Provided information Start Marker

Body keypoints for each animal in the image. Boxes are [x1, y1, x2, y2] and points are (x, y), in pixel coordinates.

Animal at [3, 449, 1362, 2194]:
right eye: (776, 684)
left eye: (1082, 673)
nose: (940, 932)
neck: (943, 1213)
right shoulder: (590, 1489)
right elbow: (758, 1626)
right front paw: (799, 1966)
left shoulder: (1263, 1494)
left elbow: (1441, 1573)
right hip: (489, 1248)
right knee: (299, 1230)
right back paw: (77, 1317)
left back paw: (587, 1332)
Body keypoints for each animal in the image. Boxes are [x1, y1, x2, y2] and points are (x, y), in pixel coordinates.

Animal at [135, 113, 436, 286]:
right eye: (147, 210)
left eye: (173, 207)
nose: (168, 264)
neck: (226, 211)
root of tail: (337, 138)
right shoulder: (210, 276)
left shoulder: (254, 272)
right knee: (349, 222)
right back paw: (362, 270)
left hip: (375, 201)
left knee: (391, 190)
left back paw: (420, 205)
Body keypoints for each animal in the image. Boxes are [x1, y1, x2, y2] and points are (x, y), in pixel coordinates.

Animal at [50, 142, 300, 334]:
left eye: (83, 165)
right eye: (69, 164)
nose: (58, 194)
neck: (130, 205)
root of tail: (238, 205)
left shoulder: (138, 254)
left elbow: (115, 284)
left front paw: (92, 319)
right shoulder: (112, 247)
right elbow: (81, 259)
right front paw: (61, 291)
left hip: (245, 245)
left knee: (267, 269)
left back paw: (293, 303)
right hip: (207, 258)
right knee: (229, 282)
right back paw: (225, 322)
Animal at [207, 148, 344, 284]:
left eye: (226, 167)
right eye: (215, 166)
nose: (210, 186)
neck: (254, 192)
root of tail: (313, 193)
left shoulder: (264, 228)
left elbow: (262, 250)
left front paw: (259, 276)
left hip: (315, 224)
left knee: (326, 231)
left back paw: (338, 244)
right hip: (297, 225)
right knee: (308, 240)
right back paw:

Provided information End Marker

§ **Your assignment**: In the records above, how many lines contain the word "back"? Give the number alone.

§ **Expected answer**: 8